Добавить в цитаты Настройки чтения

Страница 73 из 91

Еврей горем напивается, слезами отрезвляется.

Решил еврей торговать чулками. Вы спрашиваете: почему чулками? Почему не бубликами? Потому что не бубликами, а чулками, — отвечаю я вам.

Самые красивые чулки в Киеве. И он поехал в Киев за красивыми чулками.

Но только он сошел с поезда, уже жандарм в красной фуражке стоял перед ним, будто он только его и ждал.

Оказывается, этот еврей похож на какого-то другого еврея без права жительства, из-за которого жандарм уже неделю не может уснуть и так похудел и побледнел, что и жандармиха, глядя на него, похудела и побледнела.; и когда он его увидел, раздался на вокзале такой свист, что все вдруг стали целоваться, думая, что это поезд уходит.

Жандарм свистнул, взяв еврея за воротник, свистал всю дорогу до участка, свистал там, пока кричали на него за то, что нет у него права жительства, со свистом посадил его в тюремный вагон и свистнул, когда он показал свой нос через решетку, чтобы взглянуть на белый свет.

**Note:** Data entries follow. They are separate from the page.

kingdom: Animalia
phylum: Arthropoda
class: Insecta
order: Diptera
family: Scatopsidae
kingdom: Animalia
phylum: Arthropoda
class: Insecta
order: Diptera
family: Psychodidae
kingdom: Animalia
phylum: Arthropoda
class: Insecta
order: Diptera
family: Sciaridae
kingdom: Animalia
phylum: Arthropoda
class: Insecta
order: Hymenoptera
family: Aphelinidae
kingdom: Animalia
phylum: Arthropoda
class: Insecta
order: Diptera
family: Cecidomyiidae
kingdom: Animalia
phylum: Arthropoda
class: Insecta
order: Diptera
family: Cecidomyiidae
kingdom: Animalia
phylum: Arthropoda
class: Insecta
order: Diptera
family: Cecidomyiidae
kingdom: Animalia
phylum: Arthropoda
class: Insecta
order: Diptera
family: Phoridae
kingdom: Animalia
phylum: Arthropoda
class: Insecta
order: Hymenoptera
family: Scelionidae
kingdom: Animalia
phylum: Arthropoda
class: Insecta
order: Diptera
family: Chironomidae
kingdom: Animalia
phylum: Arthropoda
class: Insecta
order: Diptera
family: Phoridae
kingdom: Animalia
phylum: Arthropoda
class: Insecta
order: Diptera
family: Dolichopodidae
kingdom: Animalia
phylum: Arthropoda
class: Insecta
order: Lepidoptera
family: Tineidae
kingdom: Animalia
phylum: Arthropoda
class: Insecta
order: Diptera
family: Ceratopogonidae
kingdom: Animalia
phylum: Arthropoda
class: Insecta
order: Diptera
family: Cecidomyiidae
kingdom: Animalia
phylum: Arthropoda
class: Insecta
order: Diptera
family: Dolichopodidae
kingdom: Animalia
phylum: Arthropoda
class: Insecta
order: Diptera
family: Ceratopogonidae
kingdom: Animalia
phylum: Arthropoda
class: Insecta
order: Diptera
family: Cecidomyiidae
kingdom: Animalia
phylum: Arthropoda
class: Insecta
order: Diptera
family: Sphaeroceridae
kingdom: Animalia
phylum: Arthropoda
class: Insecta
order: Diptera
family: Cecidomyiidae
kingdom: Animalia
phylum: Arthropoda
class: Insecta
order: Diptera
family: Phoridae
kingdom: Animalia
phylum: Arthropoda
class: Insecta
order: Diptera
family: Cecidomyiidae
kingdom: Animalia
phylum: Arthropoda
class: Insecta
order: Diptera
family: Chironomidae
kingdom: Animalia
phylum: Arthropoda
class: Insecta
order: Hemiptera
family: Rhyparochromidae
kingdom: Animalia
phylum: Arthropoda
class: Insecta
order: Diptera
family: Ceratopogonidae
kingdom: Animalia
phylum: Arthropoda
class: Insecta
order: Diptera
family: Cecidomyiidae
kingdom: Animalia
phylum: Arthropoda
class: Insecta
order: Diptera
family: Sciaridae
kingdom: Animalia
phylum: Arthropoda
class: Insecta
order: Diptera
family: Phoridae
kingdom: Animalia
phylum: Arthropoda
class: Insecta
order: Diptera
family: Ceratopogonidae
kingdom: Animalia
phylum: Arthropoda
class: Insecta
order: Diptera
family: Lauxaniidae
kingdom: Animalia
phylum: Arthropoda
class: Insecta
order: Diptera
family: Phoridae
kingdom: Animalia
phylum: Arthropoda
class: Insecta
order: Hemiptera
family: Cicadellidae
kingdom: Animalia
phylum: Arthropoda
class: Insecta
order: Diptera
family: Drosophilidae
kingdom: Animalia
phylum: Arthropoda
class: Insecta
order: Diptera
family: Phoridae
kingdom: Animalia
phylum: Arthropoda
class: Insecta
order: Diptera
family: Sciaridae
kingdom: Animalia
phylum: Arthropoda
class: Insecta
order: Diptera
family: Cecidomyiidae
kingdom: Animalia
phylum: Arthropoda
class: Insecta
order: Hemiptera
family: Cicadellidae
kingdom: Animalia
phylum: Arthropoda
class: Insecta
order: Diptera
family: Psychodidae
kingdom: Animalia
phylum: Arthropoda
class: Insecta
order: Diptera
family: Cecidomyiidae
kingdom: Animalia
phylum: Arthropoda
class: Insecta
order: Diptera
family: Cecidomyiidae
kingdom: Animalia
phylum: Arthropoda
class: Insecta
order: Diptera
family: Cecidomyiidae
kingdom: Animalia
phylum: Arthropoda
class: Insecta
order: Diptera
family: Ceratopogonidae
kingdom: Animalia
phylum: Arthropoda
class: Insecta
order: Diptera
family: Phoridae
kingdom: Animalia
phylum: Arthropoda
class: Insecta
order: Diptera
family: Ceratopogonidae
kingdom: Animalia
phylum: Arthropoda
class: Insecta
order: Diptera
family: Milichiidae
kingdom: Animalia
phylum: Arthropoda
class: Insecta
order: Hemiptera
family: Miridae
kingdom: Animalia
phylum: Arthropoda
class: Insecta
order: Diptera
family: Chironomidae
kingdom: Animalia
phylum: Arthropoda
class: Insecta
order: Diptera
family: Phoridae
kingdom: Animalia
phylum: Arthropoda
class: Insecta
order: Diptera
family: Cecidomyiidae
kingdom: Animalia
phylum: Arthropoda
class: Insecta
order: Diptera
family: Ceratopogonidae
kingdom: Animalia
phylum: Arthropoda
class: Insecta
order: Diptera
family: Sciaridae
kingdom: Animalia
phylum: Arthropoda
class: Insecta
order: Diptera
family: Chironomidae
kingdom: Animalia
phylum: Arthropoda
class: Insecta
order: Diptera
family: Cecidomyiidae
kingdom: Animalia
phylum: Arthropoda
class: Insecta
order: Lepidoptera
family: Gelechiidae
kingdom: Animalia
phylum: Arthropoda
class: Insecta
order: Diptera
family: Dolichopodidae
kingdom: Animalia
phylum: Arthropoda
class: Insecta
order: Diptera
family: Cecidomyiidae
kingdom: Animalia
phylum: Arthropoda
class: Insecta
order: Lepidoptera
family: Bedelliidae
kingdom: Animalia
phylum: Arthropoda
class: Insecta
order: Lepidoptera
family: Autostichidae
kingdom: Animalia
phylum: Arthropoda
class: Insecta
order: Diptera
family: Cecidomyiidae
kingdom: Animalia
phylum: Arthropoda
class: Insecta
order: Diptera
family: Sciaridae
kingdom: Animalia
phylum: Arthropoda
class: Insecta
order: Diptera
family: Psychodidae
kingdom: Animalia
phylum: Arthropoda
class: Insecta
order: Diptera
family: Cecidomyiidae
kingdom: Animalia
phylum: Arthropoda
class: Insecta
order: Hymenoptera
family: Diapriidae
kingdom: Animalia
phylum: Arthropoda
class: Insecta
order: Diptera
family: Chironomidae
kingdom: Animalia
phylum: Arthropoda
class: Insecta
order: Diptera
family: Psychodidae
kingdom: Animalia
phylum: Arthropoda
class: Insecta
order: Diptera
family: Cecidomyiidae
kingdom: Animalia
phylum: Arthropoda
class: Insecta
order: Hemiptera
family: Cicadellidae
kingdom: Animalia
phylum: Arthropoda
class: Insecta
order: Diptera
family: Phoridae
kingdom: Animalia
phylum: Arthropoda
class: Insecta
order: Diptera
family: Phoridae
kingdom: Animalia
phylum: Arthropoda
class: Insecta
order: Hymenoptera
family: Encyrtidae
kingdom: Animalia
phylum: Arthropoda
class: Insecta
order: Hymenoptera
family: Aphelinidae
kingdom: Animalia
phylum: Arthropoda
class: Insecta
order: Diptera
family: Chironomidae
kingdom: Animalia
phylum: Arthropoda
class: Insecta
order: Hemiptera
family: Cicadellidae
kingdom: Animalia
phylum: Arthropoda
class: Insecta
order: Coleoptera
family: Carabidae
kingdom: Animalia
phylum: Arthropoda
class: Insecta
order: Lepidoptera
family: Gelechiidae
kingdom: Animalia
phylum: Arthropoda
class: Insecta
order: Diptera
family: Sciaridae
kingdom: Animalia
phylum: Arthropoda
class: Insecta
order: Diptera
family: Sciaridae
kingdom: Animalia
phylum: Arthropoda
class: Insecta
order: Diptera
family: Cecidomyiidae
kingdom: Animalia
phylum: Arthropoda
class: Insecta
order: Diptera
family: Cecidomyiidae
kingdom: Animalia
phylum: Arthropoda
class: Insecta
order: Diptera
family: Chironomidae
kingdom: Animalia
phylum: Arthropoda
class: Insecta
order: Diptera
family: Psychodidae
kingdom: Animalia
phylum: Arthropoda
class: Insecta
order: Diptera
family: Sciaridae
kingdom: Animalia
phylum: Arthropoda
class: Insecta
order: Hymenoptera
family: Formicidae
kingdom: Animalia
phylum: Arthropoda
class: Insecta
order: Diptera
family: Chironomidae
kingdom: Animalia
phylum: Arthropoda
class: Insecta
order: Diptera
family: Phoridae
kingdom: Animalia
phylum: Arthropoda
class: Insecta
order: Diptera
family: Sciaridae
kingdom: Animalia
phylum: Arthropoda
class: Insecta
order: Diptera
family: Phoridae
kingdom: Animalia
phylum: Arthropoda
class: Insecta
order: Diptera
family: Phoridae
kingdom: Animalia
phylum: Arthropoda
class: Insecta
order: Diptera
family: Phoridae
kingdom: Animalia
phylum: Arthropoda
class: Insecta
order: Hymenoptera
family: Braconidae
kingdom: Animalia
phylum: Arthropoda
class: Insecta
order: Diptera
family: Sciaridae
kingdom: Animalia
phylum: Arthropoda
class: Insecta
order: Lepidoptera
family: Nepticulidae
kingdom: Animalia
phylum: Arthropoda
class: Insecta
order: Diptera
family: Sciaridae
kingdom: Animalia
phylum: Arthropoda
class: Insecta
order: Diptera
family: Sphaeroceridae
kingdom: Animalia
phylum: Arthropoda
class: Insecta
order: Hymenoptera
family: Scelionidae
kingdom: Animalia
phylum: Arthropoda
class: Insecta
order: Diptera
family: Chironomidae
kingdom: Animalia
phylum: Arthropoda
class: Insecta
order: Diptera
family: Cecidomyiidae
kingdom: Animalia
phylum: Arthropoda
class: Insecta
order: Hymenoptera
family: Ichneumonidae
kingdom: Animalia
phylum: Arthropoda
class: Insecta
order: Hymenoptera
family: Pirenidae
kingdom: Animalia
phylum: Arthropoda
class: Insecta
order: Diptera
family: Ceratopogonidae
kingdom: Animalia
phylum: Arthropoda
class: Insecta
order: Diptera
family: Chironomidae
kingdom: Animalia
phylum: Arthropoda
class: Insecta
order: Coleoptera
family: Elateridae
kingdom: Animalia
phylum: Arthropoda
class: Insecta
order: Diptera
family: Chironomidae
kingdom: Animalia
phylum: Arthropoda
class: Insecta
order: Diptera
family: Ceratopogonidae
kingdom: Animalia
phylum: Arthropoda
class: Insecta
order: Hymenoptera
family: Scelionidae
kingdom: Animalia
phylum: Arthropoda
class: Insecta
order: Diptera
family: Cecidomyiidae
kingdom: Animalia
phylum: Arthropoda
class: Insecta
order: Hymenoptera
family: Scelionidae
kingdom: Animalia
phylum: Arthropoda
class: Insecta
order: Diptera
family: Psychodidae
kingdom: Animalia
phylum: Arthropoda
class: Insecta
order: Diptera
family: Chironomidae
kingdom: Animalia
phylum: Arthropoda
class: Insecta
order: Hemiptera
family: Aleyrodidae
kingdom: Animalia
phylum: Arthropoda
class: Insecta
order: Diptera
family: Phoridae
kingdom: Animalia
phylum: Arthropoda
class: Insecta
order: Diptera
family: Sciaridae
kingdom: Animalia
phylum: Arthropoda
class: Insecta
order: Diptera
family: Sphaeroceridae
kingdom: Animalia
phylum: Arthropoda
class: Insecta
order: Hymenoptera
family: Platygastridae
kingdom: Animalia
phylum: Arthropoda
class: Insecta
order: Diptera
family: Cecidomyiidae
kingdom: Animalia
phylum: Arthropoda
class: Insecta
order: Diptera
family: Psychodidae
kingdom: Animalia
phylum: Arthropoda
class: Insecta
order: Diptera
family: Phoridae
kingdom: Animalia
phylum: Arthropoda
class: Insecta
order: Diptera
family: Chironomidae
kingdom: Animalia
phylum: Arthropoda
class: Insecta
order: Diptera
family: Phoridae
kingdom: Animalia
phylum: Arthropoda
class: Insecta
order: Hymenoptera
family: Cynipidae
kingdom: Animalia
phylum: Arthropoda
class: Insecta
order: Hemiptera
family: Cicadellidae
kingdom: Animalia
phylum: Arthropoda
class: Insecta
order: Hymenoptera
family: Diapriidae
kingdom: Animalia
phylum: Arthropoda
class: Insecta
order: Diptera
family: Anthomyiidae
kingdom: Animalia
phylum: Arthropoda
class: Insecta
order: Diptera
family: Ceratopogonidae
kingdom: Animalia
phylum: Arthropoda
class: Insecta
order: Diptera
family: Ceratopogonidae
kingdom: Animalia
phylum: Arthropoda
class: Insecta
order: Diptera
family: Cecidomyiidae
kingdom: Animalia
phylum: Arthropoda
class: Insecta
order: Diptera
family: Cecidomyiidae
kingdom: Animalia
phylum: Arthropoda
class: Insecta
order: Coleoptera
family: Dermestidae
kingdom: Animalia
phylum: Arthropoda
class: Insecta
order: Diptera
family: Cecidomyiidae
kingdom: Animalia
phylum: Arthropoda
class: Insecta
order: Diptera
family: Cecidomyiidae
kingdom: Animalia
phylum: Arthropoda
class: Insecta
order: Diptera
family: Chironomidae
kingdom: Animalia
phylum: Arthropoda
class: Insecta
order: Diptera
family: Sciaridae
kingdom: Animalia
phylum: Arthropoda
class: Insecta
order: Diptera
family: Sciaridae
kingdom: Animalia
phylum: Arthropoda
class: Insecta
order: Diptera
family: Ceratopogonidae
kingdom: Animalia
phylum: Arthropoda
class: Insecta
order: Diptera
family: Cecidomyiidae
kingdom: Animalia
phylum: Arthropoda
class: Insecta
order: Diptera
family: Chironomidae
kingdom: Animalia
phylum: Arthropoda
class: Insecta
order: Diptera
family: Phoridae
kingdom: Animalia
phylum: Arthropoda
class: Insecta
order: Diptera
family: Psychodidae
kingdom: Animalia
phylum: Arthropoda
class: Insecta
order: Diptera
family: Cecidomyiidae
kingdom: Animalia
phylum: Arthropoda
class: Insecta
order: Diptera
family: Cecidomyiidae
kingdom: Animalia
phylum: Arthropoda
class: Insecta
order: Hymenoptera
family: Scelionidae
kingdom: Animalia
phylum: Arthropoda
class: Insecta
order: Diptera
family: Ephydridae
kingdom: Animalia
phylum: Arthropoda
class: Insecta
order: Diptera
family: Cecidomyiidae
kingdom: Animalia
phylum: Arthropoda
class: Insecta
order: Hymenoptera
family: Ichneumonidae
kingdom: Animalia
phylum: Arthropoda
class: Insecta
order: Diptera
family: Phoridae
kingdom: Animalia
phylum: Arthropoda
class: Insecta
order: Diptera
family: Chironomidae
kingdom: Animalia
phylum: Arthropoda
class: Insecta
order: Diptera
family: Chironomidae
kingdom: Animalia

Он поехал во второй раз и уже пробыл в Киеве два дня и присмотрелся к чулкам, узнав, что есть чулки фильдекосовые и чулки шелковые, зеленые и фиолетовые, но только он это узнал — его снова поймали, и снова сидит он в тюремном вагоне за решеткой и смотрит на поля, на станции, на людей.

И он поехал в третий раз; полиция так к нему привыкла, что уже жить без него не могла: все спрашивала, где он, и днем искала его с шашками, а ночью — с фонарями, а писари радовались и, щелкая его по носу чернильными пальцами, говорили:

— С приездом!

А что делает еврейский нос? Из него течет кровь…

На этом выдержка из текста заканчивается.